The Art of Music and Musicians as the Grace of God

Feb 07, 2006 12:43

Of all the artistic mediums (which may or may not be infinite in number), the medium of music may be the most fundamental and significant. Before I go any further I want to make it clear that I do not mean to diminish the importance and impact of any other medium. I am a painter myself and feel strongly connected to the tones generated from this kind of work. But there is something about music. There is something that transcends the need for interpretation, the need to grasp at any particular image or concept. Granted, an abstract painting can effectively do this as well. But then this brings me to the sense of hearing as compared to the sense of sight.



Sound is vibration, as is light. However, sound is a physical sensation. One feels the vibrations. The pulses not only stimulate the airy, spirit-like cortex of brain-perception, not only squeeze the heart-strings of the soul, but they literally and perceptibly press against the fabric of our skin and organs.
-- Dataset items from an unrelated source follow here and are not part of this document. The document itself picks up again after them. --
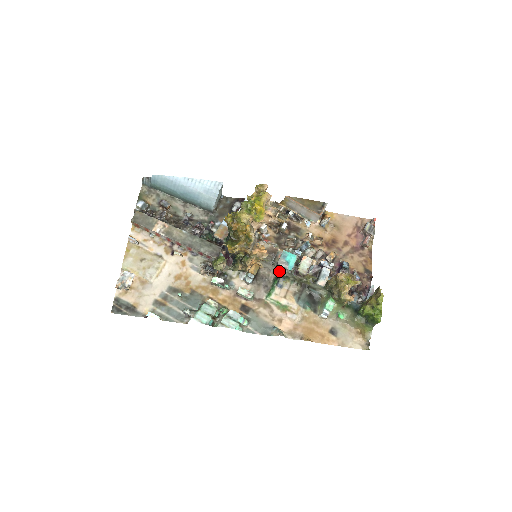
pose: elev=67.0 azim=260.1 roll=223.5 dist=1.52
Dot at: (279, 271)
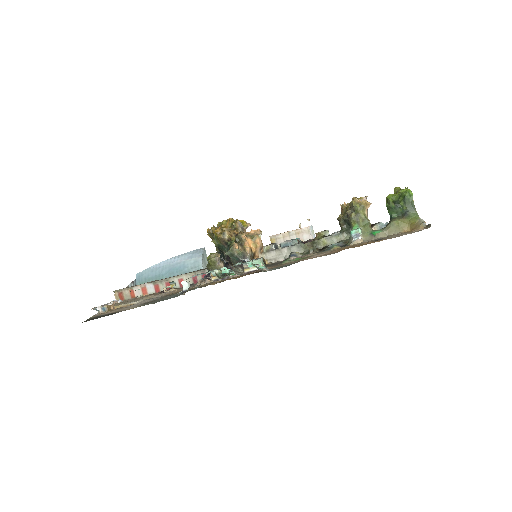
Dot at: (288, 255)
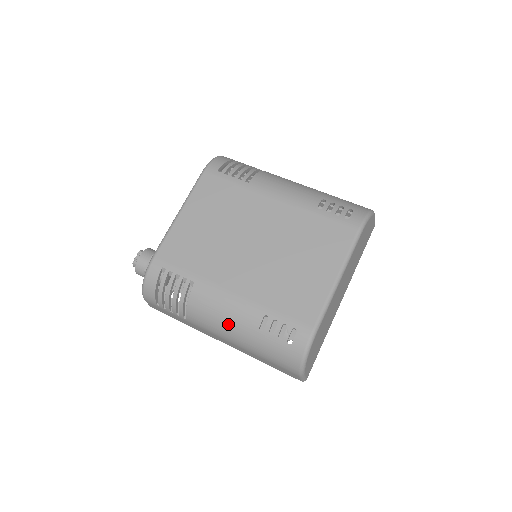
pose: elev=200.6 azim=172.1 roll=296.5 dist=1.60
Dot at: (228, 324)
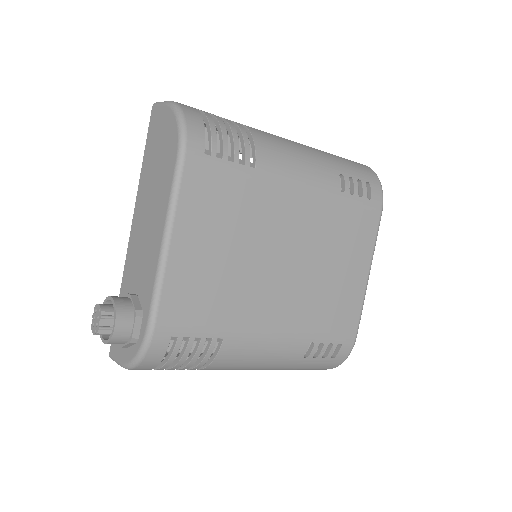
Dot at: (266, 364)
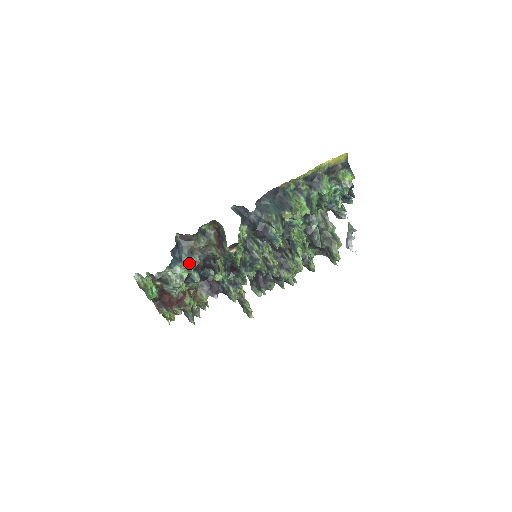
It is well known that music evokes images. But what does music performance do? What does it do to see the composers of music act out the movements necessary to produce the sounds? It is not simply an image coupled with a sound. If it were, a video of a concert would be the exact same thing as attending that concert, which is obviously not the case. It is the difference between the substituted reality of the motion picture and reality itself - actual experience. It has been said that life is not straight, it is wiggly. It is fluid and dramatic. It is not a monotonous walk on a treadmill, it is a dance. Music highlights this truth. But musical performance is the incarnation of that truth in all its glory. Musicians are the grace of God, life itself in the drama of itself. This is especially true of those composer-performers who do not create according to exceedingly boring, regurgitated and redundant Euclidean formulas. Life is unpredictable, just as music should be.